====== Data extract ======

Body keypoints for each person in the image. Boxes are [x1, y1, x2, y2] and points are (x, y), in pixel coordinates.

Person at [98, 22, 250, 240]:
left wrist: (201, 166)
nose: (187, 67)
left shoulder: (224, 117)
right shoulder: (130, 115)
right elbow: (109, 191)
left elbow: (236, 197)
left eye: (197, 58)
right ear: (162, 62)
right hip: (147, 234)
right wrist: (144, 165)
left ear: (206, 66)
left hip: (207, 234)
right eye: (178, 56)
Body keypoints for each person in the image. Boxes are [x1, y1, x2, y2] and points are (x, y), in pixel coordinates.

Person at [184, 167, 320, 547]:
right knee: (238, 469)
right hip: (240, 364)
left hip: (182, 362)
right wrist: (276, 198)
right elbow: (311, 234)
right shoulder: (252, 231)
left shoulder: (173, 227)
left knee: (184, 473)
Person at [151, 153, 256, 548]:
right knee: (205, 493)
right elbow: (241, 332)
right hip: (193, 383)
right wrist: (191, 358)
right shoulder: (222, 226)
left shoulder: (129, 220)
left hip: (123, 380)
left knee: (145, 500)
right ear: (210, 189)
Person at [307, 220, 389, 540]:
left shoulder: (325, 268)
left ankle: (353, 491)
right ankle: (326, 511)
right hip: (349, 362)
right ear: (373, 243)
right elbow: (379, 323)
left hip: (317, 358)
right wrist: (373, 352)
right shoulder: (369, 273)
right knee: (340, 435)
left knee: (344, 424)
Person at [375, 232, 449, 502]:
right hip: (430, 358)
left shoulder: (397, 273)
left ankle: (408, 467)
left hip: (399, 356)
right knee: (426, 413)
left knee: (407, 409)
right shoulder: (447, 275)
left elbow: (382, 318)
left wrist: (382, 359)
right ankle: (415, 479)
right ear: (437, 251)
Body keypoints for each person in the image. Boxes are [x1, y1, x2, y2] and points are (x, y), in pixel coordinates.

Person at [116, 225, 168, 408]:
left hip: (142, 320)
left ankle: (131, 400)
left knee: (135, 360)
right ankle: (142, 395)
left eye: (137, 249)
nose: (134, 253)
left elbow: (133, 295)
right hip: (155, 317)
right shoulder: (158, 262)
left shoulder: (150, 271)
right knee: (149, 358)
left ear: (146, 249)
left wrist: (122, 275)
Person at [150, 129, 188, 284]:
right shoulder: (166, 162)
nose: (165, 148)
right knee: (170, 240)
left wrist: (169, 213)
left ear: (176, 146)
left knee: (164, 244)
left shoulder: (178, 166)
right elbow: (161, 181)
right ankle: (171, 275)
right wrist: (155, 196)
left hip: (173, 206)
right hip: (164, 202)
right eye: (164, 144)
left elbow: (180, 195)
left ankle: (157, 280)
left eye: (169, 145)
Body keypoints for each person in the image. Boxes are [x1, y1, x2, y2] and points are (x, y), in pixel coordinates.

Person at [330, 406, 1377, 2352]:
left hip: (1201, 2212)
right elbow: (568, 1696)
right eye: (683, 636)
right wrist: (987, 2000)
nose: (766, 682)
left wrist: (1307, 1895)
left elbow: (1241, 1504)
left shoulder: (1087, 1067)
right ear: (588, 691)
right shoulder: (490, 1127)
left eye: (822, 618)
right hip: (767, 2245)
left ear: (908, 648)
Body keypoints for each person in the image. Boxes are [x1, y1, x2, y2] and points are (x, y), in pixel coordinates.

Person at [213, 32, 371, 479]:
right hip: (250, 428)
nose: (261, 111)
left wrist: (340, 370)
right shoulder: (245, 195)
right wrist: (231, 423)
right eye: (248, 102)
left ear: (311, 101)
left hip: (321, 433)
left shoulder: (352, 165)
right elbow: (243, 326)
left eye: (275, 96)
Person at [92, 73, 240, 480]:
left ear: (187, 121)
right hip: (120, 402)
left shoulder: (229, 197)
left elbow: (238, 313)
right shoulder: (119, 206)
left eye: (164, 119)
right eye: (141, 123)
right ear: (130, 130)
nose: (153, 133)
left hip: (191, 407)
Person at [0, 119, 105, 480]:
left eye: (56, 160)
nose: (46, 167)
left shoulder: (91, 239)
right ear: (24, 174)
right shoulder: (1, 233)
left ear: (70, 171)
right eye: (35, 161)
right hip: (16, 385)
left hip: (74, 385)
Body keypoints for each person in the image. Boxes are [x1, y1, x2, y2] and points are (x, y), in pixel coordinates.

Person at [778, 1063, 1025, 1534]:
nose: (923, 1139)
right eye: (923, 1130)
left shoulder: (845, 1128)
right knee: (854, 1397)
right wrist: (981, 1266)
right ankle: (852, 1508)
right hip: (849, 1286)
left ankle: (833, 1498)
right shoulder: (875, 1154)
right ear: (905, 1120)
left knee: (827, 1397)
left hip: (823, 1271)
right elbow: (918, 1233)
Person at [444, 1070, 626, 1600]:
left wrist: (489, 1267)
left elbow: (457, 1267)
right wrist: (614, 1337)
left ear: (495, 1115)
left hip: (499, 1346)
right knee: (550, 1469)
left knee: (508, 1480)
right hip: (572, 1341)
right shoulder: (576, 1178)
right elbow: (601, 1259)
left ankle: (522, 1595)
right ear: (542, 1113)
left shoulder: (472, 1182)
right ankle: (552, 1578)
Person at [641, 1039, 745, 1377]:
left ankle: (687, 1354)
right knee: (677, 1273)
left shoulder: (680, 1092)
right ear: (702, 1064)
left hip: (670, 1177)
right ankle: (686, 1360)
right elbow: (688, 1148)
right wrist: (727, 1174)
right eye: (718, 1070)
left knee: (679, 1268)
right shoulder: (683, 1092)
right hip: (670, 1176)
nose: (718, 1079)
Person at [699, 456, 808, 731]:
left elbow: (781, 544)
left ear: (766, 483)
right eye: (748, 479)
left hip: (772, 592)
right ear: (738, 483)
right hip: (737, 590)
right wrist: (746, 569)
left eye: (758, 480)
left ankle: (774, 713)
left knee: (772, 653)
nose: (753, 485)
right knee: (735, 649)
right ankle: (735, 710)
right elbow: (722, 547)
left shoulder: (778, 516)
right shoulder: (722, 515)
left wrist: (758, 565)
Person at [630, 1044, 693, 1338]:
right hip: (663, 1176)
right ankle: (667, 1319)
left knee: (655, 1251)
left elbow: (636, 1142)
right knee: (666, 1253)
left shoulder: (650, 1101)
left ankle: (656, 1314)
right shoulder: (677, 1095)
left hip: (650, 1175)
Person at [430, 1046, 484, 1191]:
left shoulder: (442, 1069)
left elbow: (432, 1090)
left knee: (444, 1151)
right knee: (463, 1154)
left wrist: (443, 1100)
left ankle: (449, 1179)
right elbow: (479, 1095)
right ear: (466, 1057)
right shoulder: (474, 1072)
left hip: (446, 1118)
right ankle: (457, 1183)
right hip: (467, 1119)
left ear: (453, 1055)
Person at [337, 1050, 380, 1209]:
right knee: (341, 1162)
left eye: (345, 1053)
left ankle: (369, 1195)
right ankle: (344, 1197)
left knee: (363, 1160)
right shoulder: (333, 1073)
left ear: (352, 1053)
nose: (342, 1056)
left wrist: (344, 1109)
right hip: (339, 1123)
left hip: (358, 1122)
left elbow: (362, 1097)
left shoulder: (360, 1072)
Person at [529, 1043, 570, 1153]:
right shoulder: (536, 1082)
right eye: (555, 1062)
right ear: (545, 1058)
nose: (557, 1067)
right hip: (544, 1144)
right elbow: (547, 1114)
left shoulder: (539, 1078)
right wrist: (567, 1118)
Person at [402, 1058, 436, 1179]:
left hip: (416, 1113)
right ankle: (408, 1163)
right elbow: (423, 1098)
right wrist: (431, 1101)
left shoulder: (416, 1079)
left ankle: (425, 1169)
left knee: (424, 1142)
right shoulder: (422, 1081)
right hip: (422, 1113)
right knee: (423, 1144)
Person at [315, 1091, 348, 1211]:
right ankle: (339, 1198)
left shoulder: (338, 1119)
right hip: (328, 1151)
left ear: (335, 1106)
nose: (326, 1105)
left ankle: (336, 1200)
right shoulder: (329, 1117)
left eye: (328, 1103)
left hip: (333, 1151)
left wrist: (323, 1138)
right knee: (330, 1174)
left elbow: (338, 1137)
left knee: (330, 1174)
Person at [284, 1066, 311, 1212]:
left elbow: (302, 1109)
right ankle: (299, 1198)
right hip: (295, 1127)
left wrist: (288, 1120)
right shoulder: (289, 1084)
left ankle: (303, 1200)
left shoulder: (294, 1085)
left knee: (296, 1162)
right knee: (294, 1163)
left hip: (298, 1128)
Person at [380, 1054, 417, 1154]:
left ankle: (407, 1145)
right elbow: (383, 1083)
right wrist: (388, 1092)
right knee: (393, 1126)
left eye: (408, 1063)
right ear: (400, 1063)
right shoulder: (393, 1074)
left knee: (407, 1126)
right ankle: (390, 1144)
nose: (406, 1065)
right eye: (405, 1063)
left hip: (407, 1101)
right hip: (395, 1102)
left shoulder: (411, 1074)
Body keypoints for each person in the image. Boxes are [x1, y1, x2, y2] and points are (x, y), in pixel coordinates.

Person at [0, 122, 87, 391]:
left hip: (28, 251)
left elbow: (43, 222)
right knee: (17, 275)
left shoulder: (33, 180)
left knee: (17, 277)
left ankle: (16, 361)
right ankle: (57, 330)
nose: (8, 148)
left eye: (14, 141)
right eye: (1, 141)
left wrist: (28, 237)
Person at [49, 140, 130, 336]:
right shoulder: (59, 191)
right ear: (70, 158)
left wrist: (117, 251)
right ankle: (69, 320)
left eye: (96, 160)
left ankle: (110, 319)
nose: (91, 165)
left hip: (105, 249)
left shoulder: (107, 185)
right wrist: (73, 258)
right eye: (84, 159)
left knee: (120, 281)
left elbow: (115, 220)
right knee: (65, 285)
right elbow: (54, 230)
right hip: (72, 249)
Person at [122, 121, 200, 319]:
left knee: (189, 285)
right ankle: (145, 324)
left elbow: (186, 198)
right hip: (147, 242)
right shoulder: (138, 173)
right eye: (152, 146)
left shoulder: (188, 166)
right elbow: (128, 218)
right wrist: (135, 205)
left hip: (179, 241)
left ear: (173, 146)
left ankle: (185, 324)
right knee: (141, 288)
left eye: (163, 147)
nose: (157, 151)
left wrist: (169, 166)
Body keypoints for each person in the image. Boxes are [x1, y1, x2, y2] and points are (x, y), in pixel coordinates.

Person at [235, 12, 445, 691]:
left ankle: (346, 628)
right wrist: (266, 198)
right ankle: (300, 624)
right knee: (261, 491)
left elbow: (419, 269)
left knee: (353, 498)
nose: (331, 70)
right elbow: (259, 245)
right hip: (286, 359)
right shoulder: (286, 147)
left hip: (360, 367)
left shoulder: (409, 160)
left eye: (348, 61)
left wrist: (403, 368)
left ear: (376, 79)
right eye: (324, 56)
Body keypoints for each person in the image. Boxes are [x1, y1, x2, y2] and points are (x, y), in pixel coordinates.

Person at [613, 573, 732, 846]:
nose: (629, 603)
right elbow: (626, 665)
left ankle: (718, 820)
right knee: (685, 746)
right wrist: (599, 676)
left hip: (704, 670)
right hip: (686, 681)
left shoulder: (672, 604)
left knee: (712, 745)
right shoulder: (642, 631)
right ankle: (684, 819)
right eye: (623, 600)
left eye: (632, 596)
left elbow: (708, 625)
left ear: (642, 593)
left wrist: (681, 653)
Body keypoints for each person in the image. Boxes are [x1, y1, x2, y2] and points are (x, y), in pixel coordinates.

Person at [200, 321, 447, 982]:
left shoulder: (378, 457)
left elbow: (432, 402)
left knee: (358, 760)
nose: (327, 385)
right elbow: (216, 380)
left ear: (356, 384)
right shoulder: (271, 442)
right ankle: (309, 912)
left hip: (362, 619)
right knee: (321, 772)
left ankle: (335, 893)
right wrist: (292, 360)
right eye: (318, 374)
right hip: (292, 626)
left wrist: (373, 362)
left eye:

======

*What you have to do*
Nothing beyond the line that contains "left eye: (197, 58)" belongs in the answer; reproduce the entries exactly from their first line through it.

*Exercise output*
Body keypoints for each person in the image. Boxes are [x1, y1, x2, y2] and points are (x, y), in pixel coordinates.

Person at [98, 22, 250, 240]:
left wrist: (201, 166)
nose: (187, 67)
left shoulder: (224, 117)
right shoulder: (130, 115)
right elbow: (109, 191)
left elbow: (236, 197)
left eye: (197, 58)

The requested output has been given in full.